As I sat down in the AMC IMAX to experience Paul Thomas Anderson’s latest, One Battle After Another (should we call it an opus yet?), I truly didn’t know what to expect. And that’s how I also recommend you see it; so the following review shall contain no spoilers but will hopefully make you curious enough to watch this edgy, political thriller on the big screen.

It’s hard to say whether this parable takes place in the future or if it’s ripped from the here and now as we begin our morality tale in an America overrun with immigration checkpoints, militarized police, secret racist societies, and a small band of misfits just crazy enough to think they might be able to stop it.

The plotline of good vs. evil and the hunt for revenge is straightforward and easy to follow, but the emotional consequences of each character’s actions are not. Both will keep you engaged fully even as the twists and turns sometimes literally explode around you.

The film is led with conviction by actor Leonardo DiCaprio as Bob Ferguson, actress Teyana Taylor as his partner in crime aptly named Perfidia, and the debut turn of actress Chase Infiniti as their daughter, Willa. This trio of combatants—and the like-minded posse that surrounds them—may be fueled by passionate personal beliefs, but they all face the same red tape to get anything done.

In the revolutionary moment the story begins, the outcasts have taken command, creating a sophisticated network for their counter-measures slash domestic terrorism, a network that is inevitably and hilariously fraught with the same bureaucracy as waiting on hold with your cell phone provider.

Bob is a wild card, Perfidia has a Judas-like energy, and Willa must try to make sense of them both, the world they’ve left her, and what her legacy really is.

With notable supporting performances from the legendary actors Sean Penn (even more fiery than normal) and Benicio Del Toro (in an effortless swing), and cameos from Regina Hall and Alana Haim, there’s never a dull moment as the tragic action unfolds.

Moving between realistic horrors reminiscent of a documentary, along with high parody the likes of Kubrick’s Dr. Strangelove, writer and director Paul Thomas Anderson seems content to keep you guessing with One Battle After Another, even as his cast of characters charges forward in ways you’ll sometimes be catching up with (or disgusted by).

Sound, the absence of it, and the magnificent score by Jonny Greenwood all come together to feel sweeping, mythic, and overwhelming. It’s reminiscent—I think very much on purpose—of the New Hollywood era of the ’60s and ’70s.

Fittingly, One Battle After Another is only the second film since 1961 shot using VistaVision, a competing high resolution format to CinemaScope.

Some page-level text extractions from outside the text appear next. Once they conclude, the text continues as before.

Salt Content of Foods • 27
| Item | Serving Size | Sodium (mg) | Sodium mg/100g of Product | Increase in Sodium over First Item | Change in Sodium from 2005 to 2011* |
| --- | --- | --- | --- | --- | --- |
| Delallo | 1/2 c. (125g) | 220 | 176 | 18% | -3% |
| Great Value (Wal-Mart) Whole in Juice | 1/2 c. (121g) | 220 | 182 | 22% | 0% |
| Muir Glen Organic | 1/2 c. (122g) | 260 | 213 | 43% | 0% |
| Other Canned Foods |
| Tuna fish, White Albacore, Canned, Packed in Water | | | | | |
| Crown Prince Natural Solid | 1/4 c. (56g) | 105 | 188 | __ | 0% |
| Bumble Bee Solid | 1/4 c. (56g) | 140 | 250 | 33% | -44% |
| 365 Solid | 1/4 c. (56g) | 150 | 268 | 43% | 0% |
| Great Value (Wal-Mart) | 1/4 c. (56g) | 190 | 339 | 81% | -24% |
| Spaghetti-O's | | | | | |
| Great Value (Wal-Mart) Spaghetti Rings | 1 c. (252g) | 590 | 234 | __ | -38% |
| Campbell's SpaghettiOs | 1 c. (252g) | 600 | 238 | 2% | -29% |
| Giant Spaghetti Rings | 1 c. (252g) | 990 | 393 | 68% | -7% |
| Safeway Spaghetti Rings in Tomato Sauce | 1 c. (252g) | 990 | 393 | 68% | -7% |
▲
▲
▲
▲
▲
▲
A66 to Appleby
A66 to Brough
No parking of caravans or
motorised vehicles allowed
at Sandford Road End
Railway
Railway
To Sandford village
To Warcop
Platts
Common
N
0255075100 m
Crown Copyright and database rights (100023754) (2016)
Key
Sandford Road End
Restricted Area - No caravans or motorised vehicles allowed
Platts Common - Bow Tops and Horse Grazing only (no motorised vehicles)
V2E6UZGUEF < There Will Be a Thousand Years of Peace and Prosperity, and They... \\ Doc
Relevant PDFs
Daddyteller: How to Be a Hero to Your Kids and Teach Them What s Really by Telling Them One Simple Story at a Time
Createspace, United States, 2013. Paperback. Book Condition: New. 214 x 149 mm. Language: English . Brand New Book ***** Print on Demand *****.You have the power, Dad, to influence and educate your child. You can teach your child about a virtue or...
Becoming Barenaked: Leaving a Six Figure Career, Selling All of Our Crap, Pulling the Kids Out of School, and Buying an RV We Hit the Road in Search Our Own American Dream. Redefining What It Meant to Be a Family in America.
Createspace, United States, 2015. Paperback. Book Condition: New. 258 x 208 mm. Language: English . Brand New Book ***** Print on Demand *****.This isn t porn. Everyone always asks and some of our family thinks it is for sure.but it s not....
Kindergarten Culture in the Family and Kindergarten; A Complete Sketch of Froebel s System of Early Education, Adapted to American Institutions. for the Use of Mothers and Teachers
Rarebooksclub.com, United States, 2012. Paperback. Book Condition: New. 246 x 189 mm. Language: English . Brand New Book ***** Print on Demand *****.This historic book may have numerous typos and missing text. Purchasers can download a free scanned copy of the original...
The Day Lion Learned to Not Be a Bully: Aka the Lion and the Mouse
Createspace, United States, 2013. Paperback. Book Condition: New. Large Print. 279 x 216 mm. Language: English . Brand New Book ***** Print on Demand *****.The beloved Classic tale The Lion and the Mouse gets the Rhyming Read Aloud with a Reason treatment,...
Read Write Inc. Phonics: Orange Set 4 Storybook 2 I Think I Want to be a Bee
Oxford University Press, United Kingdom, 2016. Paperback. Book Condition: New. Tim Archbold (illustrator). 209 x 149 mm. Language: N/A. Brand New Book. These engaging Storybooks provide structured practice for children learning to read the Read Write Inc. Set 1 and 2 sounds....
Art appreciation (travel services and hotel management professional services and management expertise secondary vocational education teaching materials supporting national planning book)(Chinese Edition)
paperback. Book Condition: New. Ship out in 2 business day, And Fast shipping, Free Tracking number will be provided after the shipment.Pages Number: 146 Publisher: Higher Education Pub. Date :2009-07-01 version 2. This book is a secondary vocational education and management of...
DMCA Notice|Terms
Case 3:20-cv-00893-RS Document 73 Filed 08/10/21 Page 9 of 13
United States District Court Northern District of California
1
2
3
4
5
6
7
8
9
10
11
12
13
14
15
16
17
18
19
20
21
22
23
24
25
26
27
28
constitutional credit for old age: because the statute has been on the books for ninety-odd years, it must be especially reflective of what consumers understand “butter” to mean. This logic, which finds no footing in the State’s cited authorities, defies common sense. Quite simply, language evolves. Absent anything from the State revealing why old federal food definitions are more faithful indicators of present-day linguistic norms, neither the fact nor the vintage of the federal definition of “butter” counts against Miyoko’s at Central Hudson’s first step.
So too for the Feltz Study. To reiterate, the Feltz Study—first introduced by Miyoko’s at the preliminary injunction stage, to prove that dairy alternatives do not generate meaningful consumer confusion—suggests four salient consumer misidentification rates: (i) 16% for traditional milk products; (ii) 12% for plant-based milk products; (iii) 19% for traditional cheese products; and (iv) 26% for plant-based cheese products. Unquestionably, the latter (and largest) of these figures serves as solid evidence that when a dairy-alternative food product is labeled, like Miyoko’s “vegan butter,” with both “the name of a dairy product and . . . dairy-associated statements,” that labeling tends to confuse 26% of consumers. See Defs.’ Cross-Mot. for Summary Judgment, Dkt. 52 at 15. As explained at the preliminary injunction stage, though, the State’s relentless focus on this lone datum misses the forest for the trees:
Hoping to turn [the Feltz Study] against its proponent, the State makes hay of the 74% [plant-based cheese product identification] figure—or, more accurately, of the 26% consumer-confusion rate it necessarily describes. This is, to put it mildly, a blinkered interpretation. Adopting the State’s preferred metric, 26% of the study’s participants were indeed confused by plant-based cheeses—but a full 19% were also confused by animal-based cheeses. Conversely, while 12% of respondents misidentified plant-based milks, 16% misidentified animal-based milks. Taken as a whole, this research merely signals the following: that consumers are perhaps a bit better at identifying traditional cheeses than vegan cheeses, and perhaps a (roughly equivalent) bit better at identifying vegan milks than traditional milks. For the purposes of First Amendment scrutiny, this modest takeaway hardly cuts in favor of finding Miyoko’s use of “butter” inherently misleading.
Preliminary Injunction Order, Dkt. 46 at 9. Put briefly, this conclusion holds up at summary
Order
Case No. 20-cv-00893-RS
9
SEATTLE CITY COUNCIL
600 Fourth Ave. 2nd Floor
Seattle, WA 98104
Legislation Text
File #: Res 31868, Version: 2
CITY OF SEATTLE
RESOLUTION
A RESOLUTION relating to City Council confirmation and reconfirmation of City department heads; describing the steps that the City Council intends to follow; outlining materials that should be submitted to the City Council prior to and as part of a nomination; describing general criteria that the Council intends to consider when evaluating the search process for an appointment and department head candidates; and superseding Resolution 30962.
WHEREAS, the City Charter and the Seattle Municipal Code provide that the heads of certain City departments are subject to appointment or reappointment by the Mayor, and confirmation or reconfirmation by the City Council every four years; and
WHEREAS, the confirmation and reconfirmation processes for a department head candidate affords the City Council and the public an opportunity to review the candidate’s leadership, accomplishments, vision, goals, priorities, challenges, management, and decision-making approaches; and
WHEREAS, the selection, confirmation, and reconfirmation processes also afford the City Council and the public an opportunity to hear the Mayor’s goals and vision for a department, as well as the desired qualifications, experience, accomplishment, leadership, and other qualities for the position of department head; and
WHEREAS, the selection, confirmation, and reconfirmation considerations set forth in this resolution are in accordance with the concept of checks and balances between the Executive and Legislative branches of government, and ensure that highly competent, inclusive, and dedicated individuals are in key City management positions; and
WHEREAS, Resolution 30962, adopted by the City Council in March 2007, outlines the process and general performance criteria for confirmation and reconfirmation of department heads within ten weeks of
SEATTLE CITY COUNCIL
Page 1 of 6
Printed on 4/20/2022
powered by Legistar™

In a sparse but meaningful screenplay, which was inspired by co-writer Thomas Pynchon’s novel Vineland, the film displays terrific timing throughout the 2 hour 41 minute ride.

With a hyper visual intensity á la Uncut Gems (a film by the Safdie Bros. that Anderson admires), One Battle After Another will often have you on the edge of your seat—or in the case of one insanely memorable car chase, on a roller coaster ride.